Executive Summary
August 2007
From the Executive Director
Zoe. Life. Down the hill about fifty yards I could see life. A small bright green plant standing eighteen inches out of the blackened scorched earth reached up to the sky. Standing on the top of the mountain in the village of Artimeda I looked out and saw only burnt houses, cafes and small businesses. I saw entire mountains devastated. Even the dirt was burnt dark black and grey. The mountains in the distance looked white as if dusted by snow but the wind blows only ashes. Telephone and electric poles lay on the ground. Shells of houses were scattered on the mountain. The smell of burnt wood and the ashes irritated my eyes and mouth, but I could not stop staring at the mountains and forests. I stood there trying to comprehend how intense and massive the fires must have been to totally destroy all that lay before me. In the distance I could see areas where the fire spared part of a tree or house, but everything else I saw was ravaged by the flames.

I thought about the charred overturned fire truck we passed on the narrow road as we approached the village and the fireman who perished. I thought about the mother and her four children dead arm and arm only a few yards off the road. And yet, God's message was reaching up to me through the weeds in that small green plant. I could see that with darkness there is light.

I turned to see the villagers gathered around the priest and talking about the food they had just received from a group of volunteers. Above the church and on the terrace of a partially burned house there sat an elderly man whom I had met in the square. He had returned to his home and was gazing at the valley below. What is he going to do next? He lost his livestock in the fire. His olive trees are all burnt. I knew that he and those like him would need much help. I assured him that his Orthodox brothers and sisters in America were with him.

I began to think what we could possibly do to respond. At that moment, the priest put his arm around me and said, "Look over there!" He pointed to the small green plant- "Zoe! Life! There is life." I smiled in agreement.

In this expanded Executive Summary you will read about IOCC's relief work in Greece, including our plan to provide animal feed for hundreds of vulnerable farmers (see http://www.iocc.org/news/9-7-07.aspx). We have also included a slideshow (see below) of the hard-hit Peloponnese where IOCC is concentrating its response to the wildfires. I am confident that together we can continue to respond in one voice to Christ’s call for Greece, as we are doing in 16 other countries around the world.
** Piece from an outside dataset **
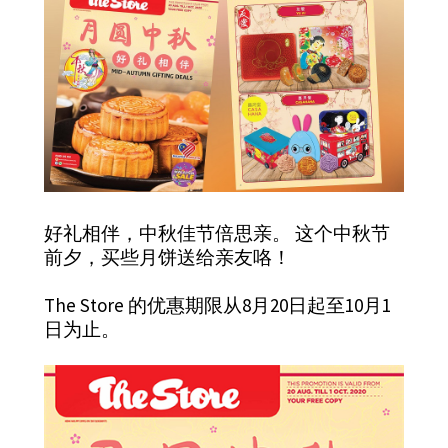
好礼相伴，中秋佳节倍思亲。 这个中秋节
前夕，买些月饼送给亲友咯！
The Store 的优惠期限从8月20日起至10月1
日为止。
On behalf of IOCC's Board and Staff, I want to convey my heartfelt sympathy to all those who lost loved ones. May Their Memories Be Eternal!

Yours in Christ

Constantine M. Triantafilou
Executive Director and CEO

Food Security for the Northern West Bank
IOCC's Jerusalem/West Bank office reports that the Food Security program for five villages of the Qalqilya area of the northern West Bank is underway with households harvesting their first vegetables. Cooperatives for household gardening, bee-keeping and animal husbandry have been formed to provide support for each other. There are plans to train the women to weave the wool of their sheep into sweaters (Palestinian families are accustomed to using the animal skins for rugs and mats). IOCC is assisting approximately 300 families to provide for their food needs by improving the use of their land and livestock. IOCC is providing tools, seeds, and expertise with the ultimate aim of providing up to 30% of their food needs.
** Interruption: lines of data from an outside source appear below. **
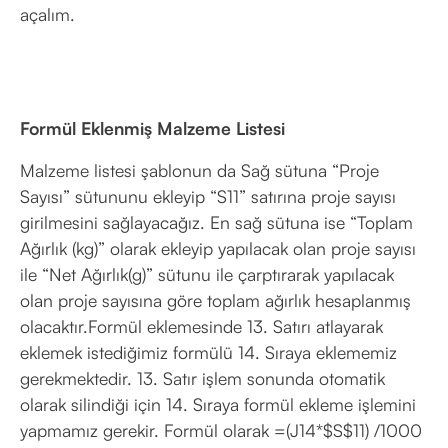
açalım.
Formül Eklenmiş Malzeme Listesi
Malzeme listesi şablonun da Sağ sütuna “Proje
Sayısı” sütununu ekleyip “S11” satırına proje sayısı
girilmesini sağlayacağız. En sağ sütuna ise “Toplam
Ağırlık (kg)” olarak ekleyip yapılacak olan proje sayısı
ile “Net Ağırlık(g)” sütunu ile çarptırarak yapılacak
olan proje sayısına göre toplam ağırlık hesaplanmış
olacaktır.Formül eklemesinde 13. Satırı atlayarak
eklemek istediğimiz formülü 14. Sıraya eklememiz
gerekmektedir. 13. Satır işlem sonunda otomatik
olarak silindiği için 14. Sıraya formül ekleme işlemini
yapmamız gerekir. Formül olarak =(J14*$S$11) /1000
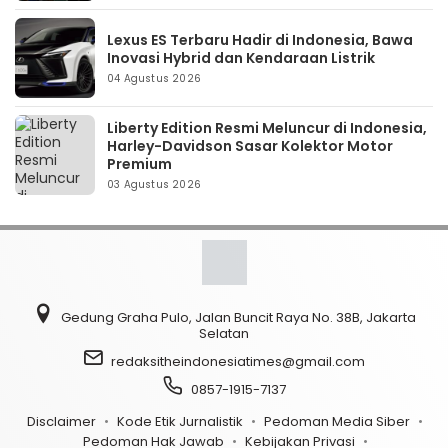
Lexus ES Terbaru Hadir di Indonesia, Bawa
Inovasi Hybrid dan Kendaraan Listrik
04 Agustus 2026
Liberty Edition Resmi Meluncur di Indonesia,
Harley-Davidson Sasar Kolektor Motor
Premium
03 Agustus 2026
Gedung Graha Pulo, Jalan Buncit Raya No. 38B, Jakarta
Selatan
redaksitheindonesiatimes@gmail.com
0857-1915-7137
Disclaimer
Kode Etik Jurnalistik
Pedoman Media Siber
Pedoman Hak Jawab
Kebijakan Privasi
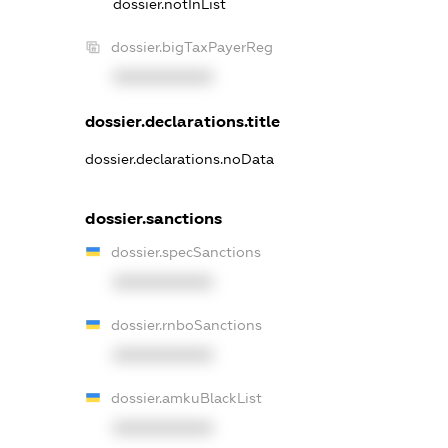
dossier.notInList
dossier.bigTaxPayerReg
XXXXXXXXXX
dossier.declarations.title
dossier.declarations.noData
dossier.sanctions
dossier.specSanctions
XXXXXXXXXX
dossier.rnboSanctions
XXXXXXXXXX
dossier.amkuBlackList
XXXXXXXXXX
Public Schools in Lebanon Receive Major Book Shipment
IOCC Lebanon received a container of textbooks valued at $582,000. The books will be distributed among the public schools that IOCC is renovating through its program with the United States Agency for International Development (USAID). The nearly 9,000 textbooks, which were donated by McGraw-Hill Companies through Brother's Brother Foundation, are for students aged 6-12. This shipment demonstrates how IOCC's Gifts-in-Kind program supports and enhances our current programs.

15th Anniversary
"Why do I support IOCC? First and foremost it is Orthodox; I feel it is part of my heritage. Secondly, I appreciate their follow up. I give to a lot of organizations, but this is one organization that I never have any doubt about where my money is going. I especially appreciate all the work they do with children. I see the need and as long as I am able to respond to that need I will."